Simone Hagemann, Diretora do SindSaúde e membro do Conselho Estadual da Saúde, abriu sua fala lembrando das terceirizações que já existem a algum tempo nas cozinhas, lavanderias e laboratórios dos hospitais públicos. Lembrou que o então governador do estado, Raimundo Colombo (PSD), se elegeu em 2010 dizendo que sua prioridade de governo seria a saúde e prometeu que entregaria os 14 hospitais públicos do Estado para as Organizações Sociais. A palestrante ressaltou que a entrega dos hospitais são não aconteceu até agora à resistência dos movimentos sindical e sociais.
Simone disse ainda que o falso conceito de que o SUS é ineficiente é herança da era FHC e que os novos modelos de gestão têm sido apresentados como a solução para a saúde pública. Ela lembrou unidades públicas já estão nas mãos das OSs como o Hemocentro de SC (Hemosc), Centro de Pesquisas Oncológicos (Cepon), Hospital Infantil de Joinville, Hospital Regional de São Miguel d´Oeste, Hospital de Araranguá, SAMU e serviços de humanização do Hospital Regional Hans Dieter Schmidt de Joinville.
“O Cepon já está no décimo termo aditivo para destinação de mais verbas para que a OS possa cumprir o que está no contrato de gestão”, colocou Simone. “A OS têm autonomia para decidir como vai executar os serviços.
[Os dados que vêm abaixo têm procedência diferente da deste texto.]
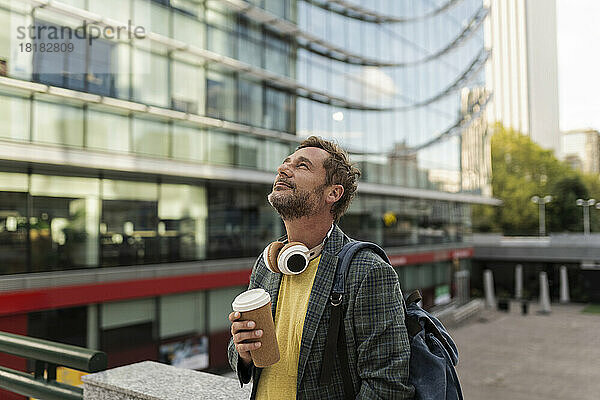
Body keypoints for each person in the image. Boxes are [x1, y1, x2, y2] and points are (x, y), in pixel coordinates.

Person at [227, 136, 414, 399]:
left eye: (302, 166)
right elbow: (240, 355)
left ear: (333, 193)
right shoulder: (267, 264)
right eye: (285, 163)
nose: (283, 169)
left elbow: (388, 385)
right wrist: (243, 352)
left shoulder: (367, 271)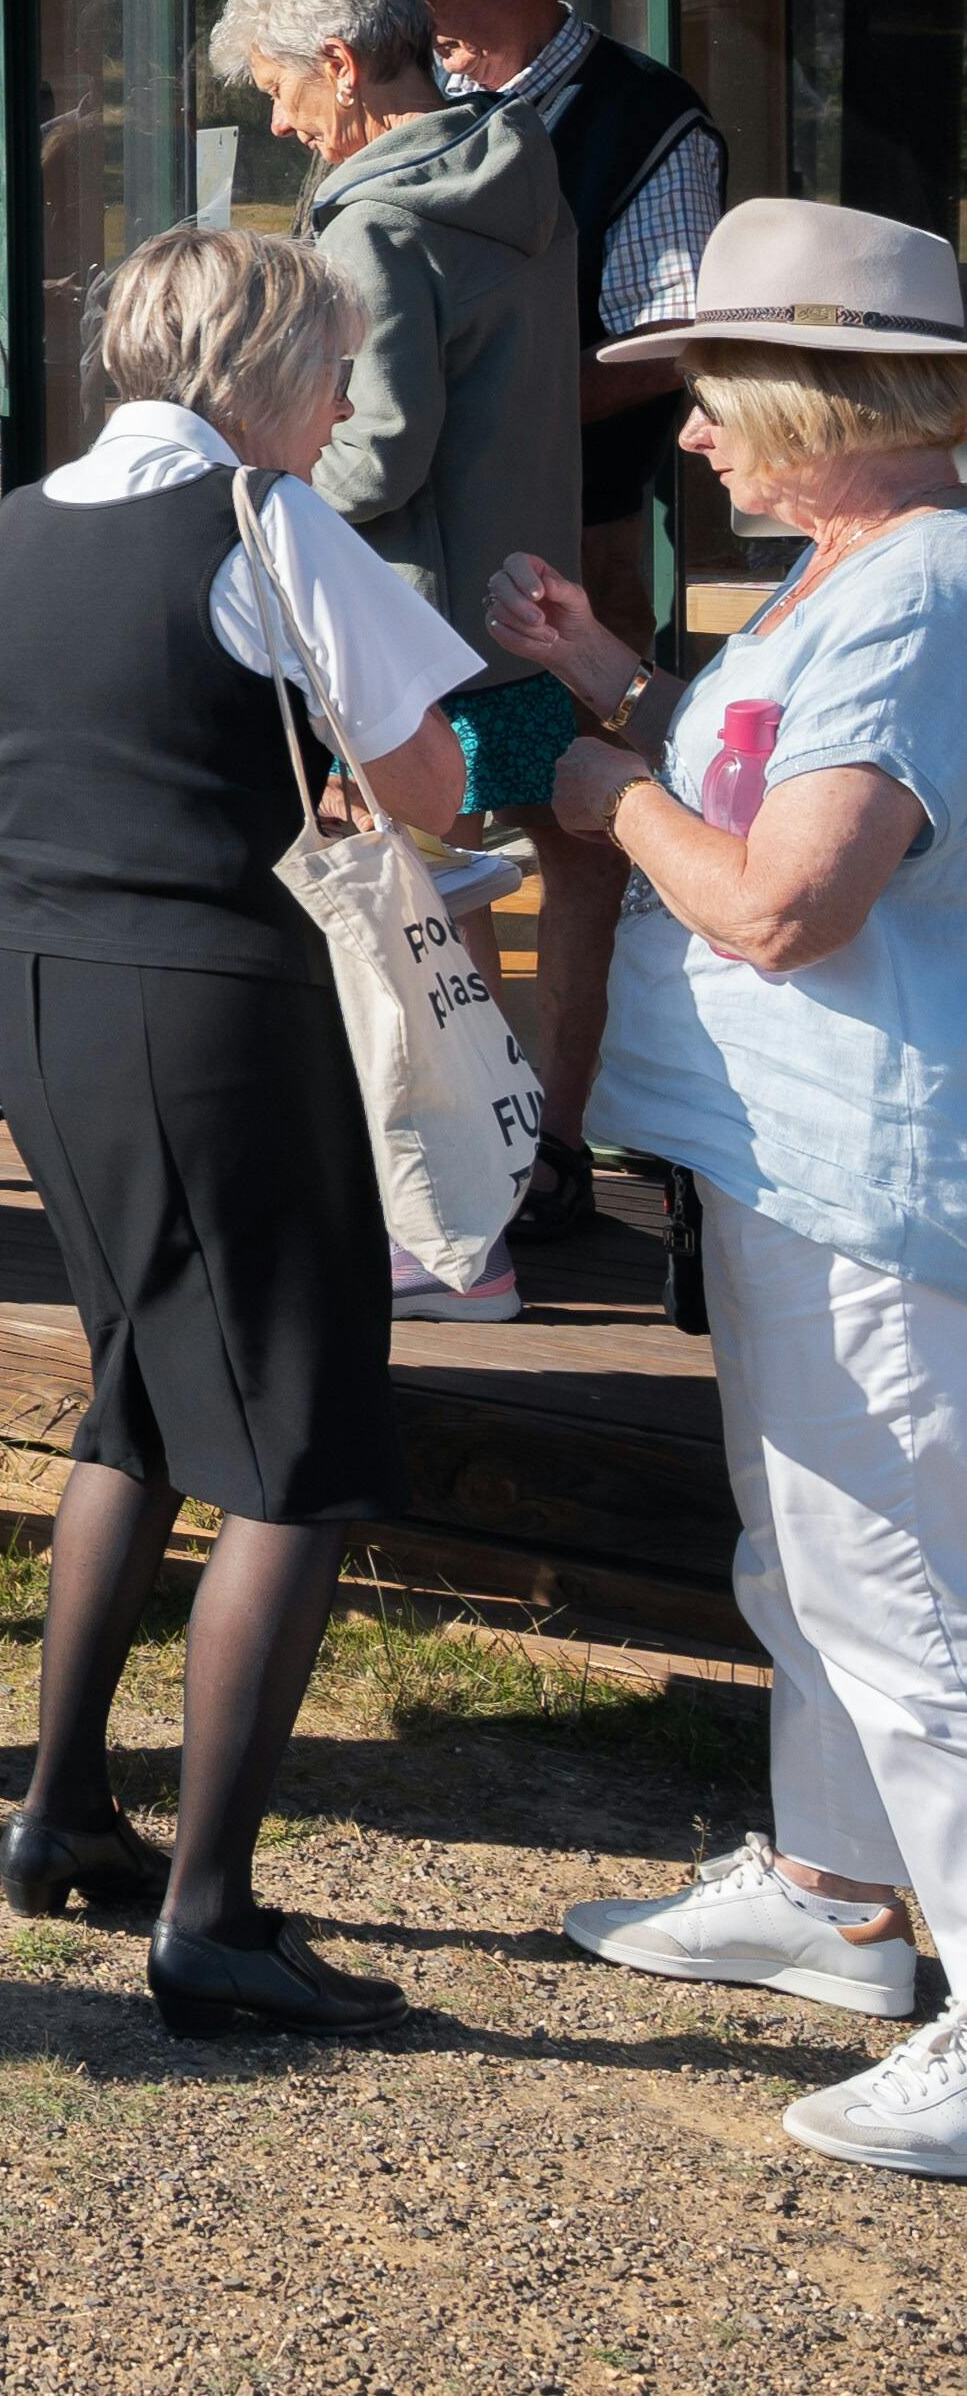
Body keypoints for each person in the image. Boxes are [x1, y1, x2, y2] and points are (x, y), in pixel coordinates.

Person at [0, 226, 477, 2037]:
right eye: (328, 364)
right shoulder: (264, 521)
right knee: (293, 1433)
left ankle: (58, 1806)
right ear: (246, 366)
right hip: (208, 995)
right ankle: (208, 1909)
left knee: (139, 1390)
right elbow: (428, 778)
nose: (339, 401)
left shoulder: (5, 530)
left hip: (36, 975)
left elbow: (12, 762)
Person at [477, 200, 967, 2177]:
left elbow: (779, 895)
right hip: (790, 1156)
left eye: (708, 388)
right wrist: (608, 678)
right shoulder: (842, 568)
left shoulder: (915, 585)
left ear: (815, 387)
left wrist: (600, 787)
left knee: (903, 1593)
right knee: (808, 1558)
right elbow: (766, 786)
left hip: (866, 1170)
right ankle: (837, 1888)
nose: (685, 430)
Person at [214, 0, 575, 1325]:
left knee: (406, 933)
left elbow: (369, 454)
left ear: (341, 64)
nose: (272, 117)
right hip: (510, 611)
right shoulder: (516, 168)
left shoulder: (373, 217)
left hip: (405, 628)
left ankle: (450, 1234)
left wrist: (241, 495)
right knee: (453, 914)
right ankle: (485, 1199)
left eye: (276, 86)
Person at [373, 0, 731, 1248]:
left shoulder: (642, 117)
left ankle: (559, 1142)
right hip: (416, 529)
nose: (426, 23)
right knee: (409, 819)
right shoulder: (417, 103)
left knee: (573, 829)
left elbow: (670, 341)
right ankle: (454, 1131)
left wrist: (488, 404)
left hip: (567, 542)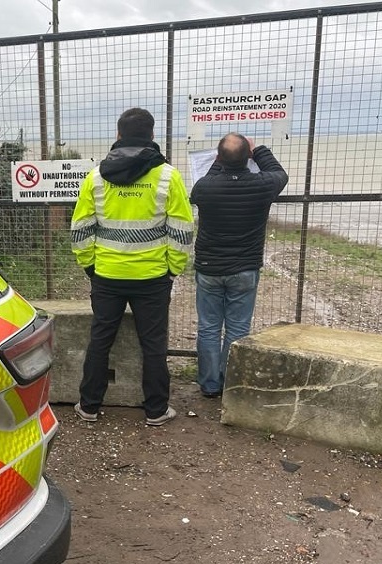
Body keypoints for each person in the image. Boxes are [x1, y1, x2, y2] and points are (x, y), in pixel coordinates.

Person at [70, 108, 195, 426]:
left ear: (118, 134)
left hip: (107, 275)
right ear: (152, 135)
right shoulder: (168, 176)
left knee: (100, 339)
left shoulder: (95, 177)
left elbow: (81, 229)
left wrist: (90, 266)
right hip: (153, 277)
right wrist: (172, 269)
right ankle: (155, 410)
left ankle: (89, 406)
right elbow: (181, 230)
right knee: (153, 344)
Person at [190, 132, 289, 398]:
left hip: (210, 266)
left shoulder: (204, 187)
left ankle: (210, 385)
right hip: (245, 267)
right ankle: (230, 382)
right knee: (238, 328)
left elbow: (207, 179)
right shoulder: (263, 184)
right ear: (248, 157)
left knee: (209, 327)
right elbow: (280, 173)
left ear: (219, 158)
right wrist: (259, 150)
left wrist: (220, 159)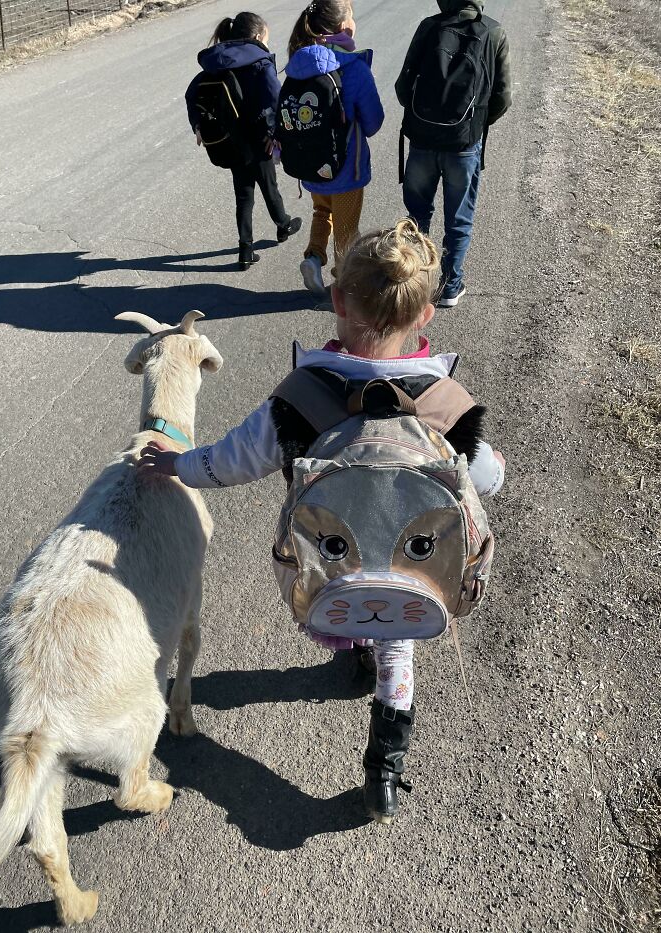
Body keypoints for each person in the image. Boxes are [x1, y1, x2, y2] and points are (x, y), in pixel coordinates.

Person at [137, 220, 505, 822]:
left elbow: (231, 462)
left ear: (337, 299)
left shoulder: (302, 396)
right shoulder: (446, 404)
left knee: (350, 575)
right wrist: (492, 462)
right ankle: (384, 770)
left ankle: (356, 639)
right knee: (399, 650)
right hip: (416, 572)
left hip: (327, 570)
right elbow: (483, 479)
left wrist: (178, 462)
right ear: (425, 316)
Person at [395, 0, 512, 306]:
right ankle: (449, 286)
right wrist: (476, 122)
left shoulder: (430, 27)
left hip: (422, 140)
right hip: (464, 143)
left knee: (417, 214)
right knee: (458, 219)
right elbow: (503, 96)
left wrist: (422, 115)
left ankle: (413, 281)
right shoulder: (494, 33)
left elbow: (402, 86)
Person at [185, 12, 302, 270]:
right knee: (269, 186)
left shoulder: (217, 62)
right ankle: (283, 226)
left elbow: (192, 93)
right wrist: (279, 134)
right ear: (258, 37)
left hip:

Os servidores são cedidos para a iniciativa privada, as unidades são extintas do organograma do governo, a empresa privada que vai gerir a unidade recebe o prédio, os equipamentos e as verbas públicas para fazer o que bem entender”, alertou.
“Segundo o relatório do TCU sobre o PPA de 2012/2015 o governo destinou R$ 800 milhões para 8 OSs e R$ 726 milhões para 14 unidades públicas. A empresa de São Paulo que está gerenciando o SAMU, a SPDM (Associação Paulista para o Desenvolvimento da Medicina), tem 6 mil questionamentos na justiça”, disse Simone. “É preciso lutar pela ampliação do orçamento do SUS, contras esses novos modelos de gestão privatistas, por concurso públicos e pela valorização do servidor”.
Simone lembrou que umas das lutas dos servidores da saúde, atualmente em greve, é para barrar as OSs no Estado e em defesa do SUS 100% público, gratuito e para todos.